03 July 2009

Packing: Mandatory Minimalism

Some writer once sent another writer a very long letter he ended by apologizing for the length. "I didn't have time to shorten it," he said.

Perhaps the story is apocryphal. I gave the writer in question a masculine pronoun because, as I recall, the writer was male: The literature professor who related this story to me many years ago told me the writer's name, which I recall as a male.

Anyway, real minimalism--as opposed to cutting just for the sake of cutting--is difficult business. Although Robert Browning's poetry has lost almost any appeal it ever had for me, I will credit him for a wonderful summation of the ethos: "Less is more." Of course, lots of artists and CEOs have interpreted that statement, for which Mies van der Rohe rather than Browning usually gets credit, in ways that would probably leave Browning and van der Rohe spinning in their graves.

Now I am trying to practice a sort of minimalism. I am packing for the flights I will take tomorrow. I want to keep everything in one carry-on bag. Because I am transferring from one flight to another in Denver, I want to eliminate the possibility of waiting for a bag that doesn't arrive, and of hoping that they will ship it in some timely way to the hospital.

I used to pride myself on how minimally I could pack. Other people, too, recognized that ability I had. Bicycle touring is good training for that. You have even less room for carrying equipment in a set of bicycle panniers, handlebar bag and seat bag than you have in backpacks or duffel bags. And, depending on how long you're going to be on the road or trail, and how far you'll be from bike shops, you need to carry some spares and tools.

On a bike, you deal not only with space limitations; you have to consider the fact that everything you pack onto your bike has to be pedalled up any hill you encounter or into the wind, if it's blowing at you.

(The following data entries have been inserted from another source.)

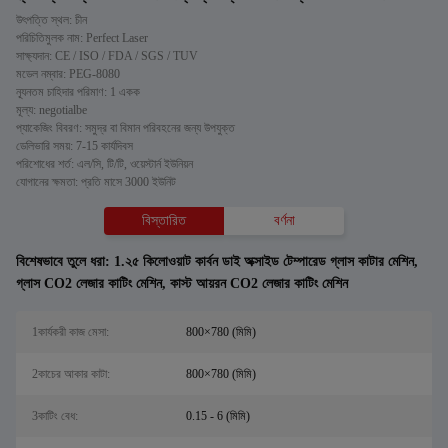
উৎপত্তি স্থল: চীন
পরিচিতিমুলক নাম: Perfect Laser
সাক্ষ্যদান: CE / ISO / FDA / SGS / TUV
মডেল নম্বার: PEG-8080
ন্যূনতম চাহিদার পরিমাণ: 1 একক
মূল্য: negotialbe
প্যাকেজিং বিবরণ: সমুদ্র বা বিমান পরিবহনের জন্য উপযুক্ত
ডেলিভারি সময়: 7-15 কার্যদিবস
পরিশোধের শর্ত: এল/সি, টি/টি, ওয়েস্টার্ন ইউনিয়ন
যোগানের ক্ষমতা: প্রতি মাসে 3000 ইউনিট
বিস্তারিত
বর্ণনা
বিশেষভাবে তুলে ধরা:
1.২৫ কিলোওয়াট কার্বন ডাই অক্সাইড টেম্পারেড গ্লাস কাটার মেশিন
,
গ্লাস CO2 লেজার কাটিং মেশিন
,
কাস্ট আয়রন CO2 লেজার কাটিং মেশিন
1কার্যকরী কাজ মেসা:
800×780 (মিমি)
2কাচের আকার কাটা:
800×780 (মিমি)
3কাটিং বেধ:
0.15 - 6 (মিমি)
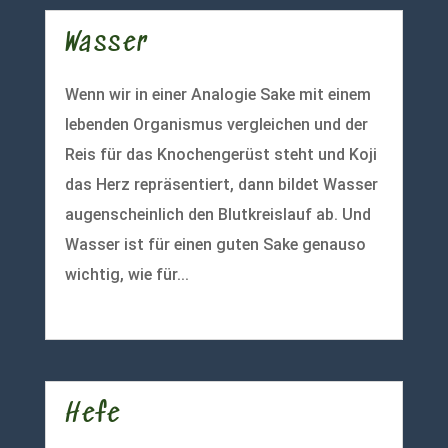
Wasser
Wenn wir in einer Analogie Sake mit einem
lebenden Organismus vergleichen und der
Reis für das Knochengerüst steht und Koji
das Herz repräsentiert, dann bildet Wasser
augenscheinlich den Blutkreislauf ab. Und
Wasser ist für einen guten Sake genauso
wichtig, wie für...
mehr lesen
Hefe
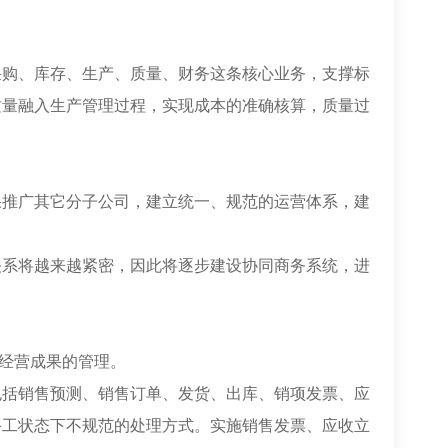
采购、库存、生产、质量、财务这条核心业务，支撑标
质量融入生产管理过程，实现成本的准确核算，质量过
果推广其它分子公司，建立统一、规范的运营体系，建
关系将越来越紧密，因此将逐步建设协同商务系统，进
到经营成果的管理。
包括销售预测、销售订单、发货、出库、销项发票、应
手工状态下不规范的处理方式。实施销售发票、应收立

I will not have such considerations on this trip. On the other hand, I won't have many opportunites to buy things I might forget. Also, I want to bring my laptop and cell phone, in part to keep up this blog and my other writing, but also to stay in contact with people to whom I promised I would. Until the last couple of bike tours I took, cell phones weren't much smaller than today's laptops, and the laptops would fit in the laps of one of those mythical creatures you might encounter by a remote lake or Alpine pass. Plus, I took those trips to get away from the people and things I knew, so I didn't want to do too much to stay in touch.

I used to spend a couple of weeks, even a month, on my bike. Then, at the end of it, I'd visit friends in Paris whom I would not have seen otherwise. I always enjoyed those trips, but now I can admit what I was really doing.

And now? The past few years have been about embracing who and what I am, for better and worse. This trip is to help me culminate at least part of that process, which I suspect will take the rest of my life--and, according to Buddhists, one or more lifetimes after this one.

First I had to scrape away the corrosive residue of anger that I once mistook for my protective shell. It was what got me to drink, fight and perform all those other nearly-suicidal feats on which I prided myself. Then I had to peel away various layers of sadness and despair.

I'm still discovering what's underneath all those layers, although I know a few basic things about what I've found and expect and hope to encounter. So, the surgery I'm about to undergo is both a culmination of one kind of change in my life and a continuation of a journey of discovery.

Whatever else it may be, I've got to travel light. I'm talking about minimizing spiritual as well as literal baggage. Minimalizing the former will be another process that will continue throughout my life, and beyond, while minimalizing the latter is something I've got to finish tonight, unless I forego sleep.

Robin, the manager of Dr. Bowers' office, said I should consider myself lucky if I get any sleep tonight. For once, I hope she's wrong. That's not the sort of minimalism I had in mind!

Whatever happens tonight, I had a fine day in spite of all the running around I did. Millie and John had me over their house for a "last supper." Of course, Millie, being a much better Catholic than I've ever been, would never call it that. Lisa, their unmarried daughter who's dating a standup comic (whom I like a lot), joined us for a repast of Spanish-style chicken and rice with chorizo and peas, and a salad. Yum!

And they had a surprise for me: a birthday cake. Not just a birthday cake, though: a strawberry shortcake. Now tell me, wouldn't you rather have a strawberry shortcake than just about any "real" birthday cake you've had?

No minimalism there. But sometimes you need something fulsome in order to practice minimalism.

Now that I've shown what a fraudulent philosopher I am, I'll get back to my minimalism, I mean, packing.